I’ll walkthrough the model at a high level but for a more in depth view of the data cleaning please see the r file in my github repository. (https://github.com/rdoherty2019/rdoherty2019.github.io/blob/master/hockey/expectGoalModel.R)
I was able to source the data from : https://www.kaggle.com/datasets/martinellis/nhl-game-data I was able to merge it together and separate the values into seasons in Python. I’m more comfortable working in Python and was able to create several CSVs worth of data for this model to be built on.
Find that Python file here: https://github.com/rdoherty2019/rdoherty2019.github.io/blob/master/hockey/hockeyDataMerge.ipynb
After merging several normalized data sets together. There is a vast amount of information available to us for each play
colnames(Train_PbP_Data)
## [1] "X1" "play_id" "game_id"
## [4] "team_id_for" "team_id_against" "event"
## [7] "secondaryType" "x" "y"
## [10] "period" "periodType" "periodTime"
## [13] "periodTimeRemaining" "dateTime" "goals_away"
## [16] "goals_home" "description" "st_x"
## [19] "st_y" "player_id" "playerType"
## [22] "season" "type" "date_time_GMT"
## [25] "away_team_id" "home_team_id" "away_goals"
## [28] "home_goals" "outcome" "home_rink_side_start"
## [31] "venue" "venue_link" "venue_time_zone_id"

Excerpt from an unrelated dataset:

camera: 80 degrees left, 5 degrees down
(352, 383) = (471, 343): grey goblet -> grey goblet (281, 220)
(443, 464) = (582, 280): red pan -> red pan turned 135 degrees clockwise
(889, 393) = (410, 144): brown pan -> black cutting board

## [34] "venue_time_zone_offset" "venue_time_zone_tz"
Below is a snippet of the data I have to work with:
# Get Columns
str(Train_PbP_Data, max.level = 1)
## Classes 'spec_tbl_df', 'tbl_df', 'tbl' and 'data.frame': 1248673 obs. of 35 variables:
## $ X1 : num 0 1 2 3 4 5 6 7 8 9 ...
## $ play_id : chr "2016020045_4" "2016020045_4" "2016020045_5" "2016020045_5" ...
## $ game_id : num 2.02e+09 2.02e+09 2.02e+09 2.02e+09 2.02e+09 ...

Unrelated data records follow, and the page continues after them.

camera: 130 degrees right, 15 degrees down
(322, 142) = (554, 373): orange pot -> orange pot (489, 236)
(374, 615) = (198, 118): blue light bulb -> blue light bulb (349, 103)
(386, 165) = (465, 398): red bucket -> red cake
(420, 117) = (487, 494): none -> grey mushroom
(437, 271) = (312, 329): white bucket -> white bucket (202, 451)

## $ team_id_for : num 16 16 16 16 16 16 16 16 4 4 ...
## $ team_id_against : num 4 4 4 4 4 4 4 4 16 16 ...
## $ event : chr "Faceoff" "Faceoff" "Shot" "Shot" ...

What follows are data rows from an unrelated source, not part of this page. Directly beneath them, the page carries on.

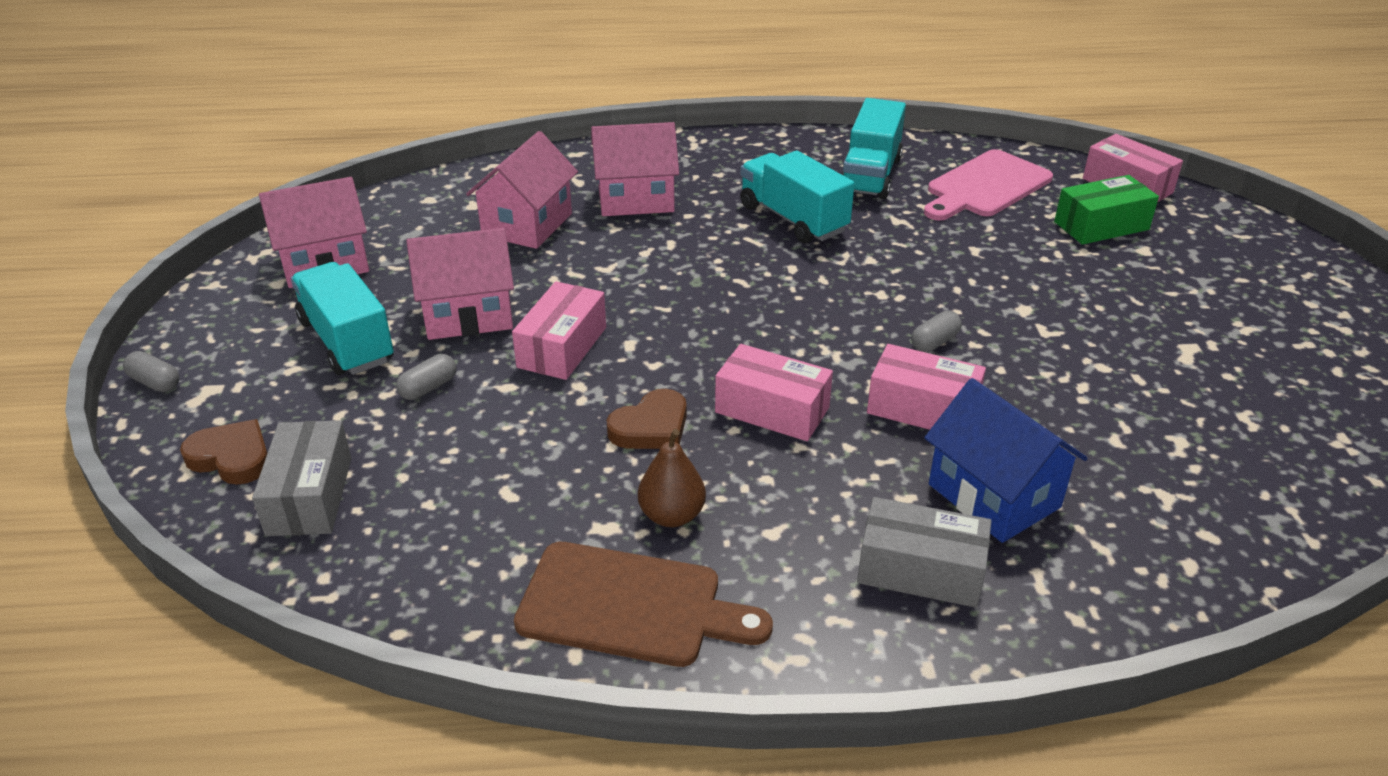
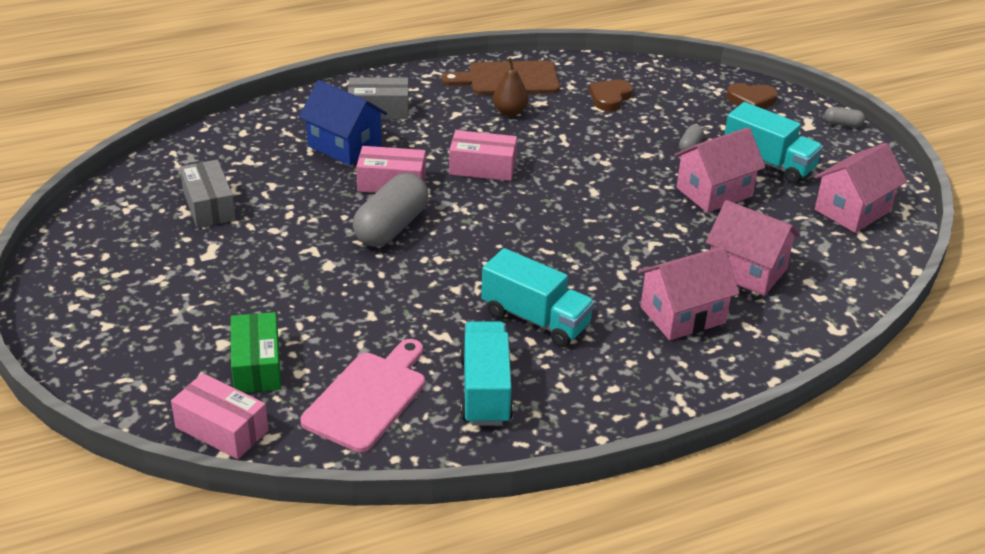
camera: 160 degrees right, 0 degrees up
(310, 496) = (692, 92): grey box -> grey box (209, 206)
(527, 224) = (746, 271): pink house -> pink house turned 60 degrees counterclockwise
(562, 347) = (634, 182): pink box -> none
(651, 427) = (547, 148): brown heart -> brown heart (610, 98)
(934, 342) = (391, 227): grey capsule -> grey capsule, size x2.24
(1101, 226) = (257, 365): green box -> green box turned 60 degrees counterclockwise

## $ secondaryType : chr NA NA "Wrist Shot" "Wrist Shot" ...
## $ x : num 0 0 -71 -71 -88 -88 -88 -88 0 0 ...
## $ y : num 0 0 9 9 5 5 5 5 0 0 ...
## $ period : num 1 1 1 1 1 1 1 1 1 1 ...
## $ periodType : chr "REGULAR" "REGULAR" "REGULAR" "REGULAR" ...
## $ periodTime : num 0 0 54 54 56 56 56 56 58 58 ...
## $ periodTimeRemaining : num 1200 1200 1146 1146 1144 ...
## $ dateTime : POSIXct, format: "2016-10-19 01:40:50" "2016-10-19 01:40:50" ...
## $ goals_away : num 0 0 0 0 0 0 0 0 0 0 ...
## $ goals_home : num 0 0 0 0 1 1 1 1 1 1 ...
## $ description : chr "Jonathan Toews faceoff won against Claude Giroux" "Jonathan Toews faceoff won against Claude Giroux" "Artem Anisimov Wrist Shot saved by Michal Neuvirth" "Artem Anisimov Wrist Shot saved by Michal Neuvirth" ...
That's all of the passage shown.